> CHECK YOUR UNDERSTANDING:
**a.** In the cell line text below, list every STR locus whose two values are identical.
**b.** Answer these questions from the cell line text below:
(i) How long after the initial seeding was the cell line visibly free from fibroblasts?
(ii) How many nude mice received retransplanted LU-HNSCC-26 tumors?
(iii) How many loci were used for STR profiling?
**c.** Please copy the part of the cell line text below that opens with the words "Cell pellets were" and closes with "of the cells.", swapping "squamous" for "glandular".

[PAGE TEXT Boundary: Start]

Approximately 19 months (8 passages) after the initial seeding, the cell line was visibly free from fibroblasts and displayed a stable growth rate (Fig. 1a) and was denominated LU-HNSCC-26. The doubling time was determined to be 84 h (Fig. 2a).

Fig. 1.

Fig. 1

Microscopic images of the LU-HNSCC-26 cell line. a. The cell line was grown until approximately 50% confluent and the photograph taken with a 10× objective. b. The cell line was grown as xenograft in nude mice. The section was stained with hematoxylin and eosin and the photograph taken with a 20× objective. c. The original tumor stained with hematoxylin and eosin. d. Xenograft stained for p16 protein. e. The original tumor stained for p16 protein

Fig. 2.

Fig. 2

Logarithmic growth of LU-HNSCC-26. a. Cells in passage 14 were seeded in eight 96-well plates. The plates were analyzed by the sulphorhodamine b (SRB) method consecutively at the indicated time points. Error bars indicate standard error of the mean. The data points were fitted to a logarithmic equation, yielding a doubling time of 3.51 days = 84 (± 1.8) h. B. Tumors of LU-HNSCC-26 were retransplanted to 10 nude mice, two tumors per mouse. Tumors were measured with calipers three times per week and the relative tumor size calculated in relation to day 0, when all tumors were growing (except one that was excluded from analysis). Error bars indicate standard error of the mean. The data points were fitted to a logarithmic equation, yielding a doubling time (Td) of 7.38 days = 177 (± 27) h

For future identification and authentication of the cell line, STR profiling was performed using 16 loci (Table 2). No exact matches were found when comparing with other analyzed cell lines in the DSMZ repository [27].

Table 2.

STR analysis

LU-HNSCC-26
AMEL X Y
CSF1PO 11 13
D13S317 11 11
D16S539 13 14
D18S51 13 13
D19S433 13 14
D21S11 28 28
D2S1338 16 16
D3S1358 15 15
D5S818 10 12
D7S820 13 13
D8S1179 14 15
FGA 20 22
TH01 9 10
TPOX 8 11
vWA 19 21

Cell pellets were sectioned and stained for p16 and epithelial markers. The cells were p16-positive (cytoplasmic and nuclear staining) (Fig. 3a). They were also positive for CKAE1/AE3 and CK5 (cytoplasmic staining) (Fig. 3b and c), and p63 and p40 (strong nuclear staining) (Fig. 3d and e), establishing the squamous epithelial origin of the cells.

[PAGE TEXT Boundary: End]
[MATERIAL PROVIDED Boundary: Start]

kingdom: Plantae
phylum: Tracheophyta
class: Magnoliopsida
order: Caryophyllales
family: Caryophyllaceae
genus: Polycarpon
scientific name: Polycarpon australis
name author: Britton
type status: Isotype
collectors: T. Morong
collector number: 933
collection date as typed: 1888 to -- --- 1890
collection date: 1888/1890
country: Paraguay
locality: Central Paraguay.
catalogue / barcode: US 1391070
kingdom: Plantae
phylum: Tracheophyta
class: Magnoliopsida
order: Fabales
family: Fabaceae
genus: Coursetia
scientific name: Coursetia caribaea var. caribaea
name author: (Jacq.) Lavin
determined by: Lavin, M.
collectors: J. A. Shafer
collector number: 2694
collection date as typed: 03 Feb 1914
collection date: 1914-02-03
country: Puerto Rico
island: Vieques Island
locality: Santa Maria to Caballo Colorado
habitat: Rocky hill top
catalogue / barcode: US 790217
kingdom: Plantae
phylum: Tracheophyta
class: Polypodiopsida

[MATERIAL PROVIDED Boundary: End]

> ANSWERS PER TASK:
**a.** D13S317, D18S51, D21S11, D2S1338, D3S1358, D7S820

**b.**
(i) Approximately 19 months (8 passages)
(ii) 10
(iii) 16

**c.**
Cell pellets were sectioned and stained for p16 and epithelial markers. The cells were p16-positive (cytoplasmic and nuclear staining) (Fig. 3a). They were also positive for CKAE1/AE3 and CK5 (cytoplasmic staining) (Fig. 3b and c), and p63 and p40 (strong nuclear staining) (Fig. 3d and e), establishing the glandular epithelial origin of the cells.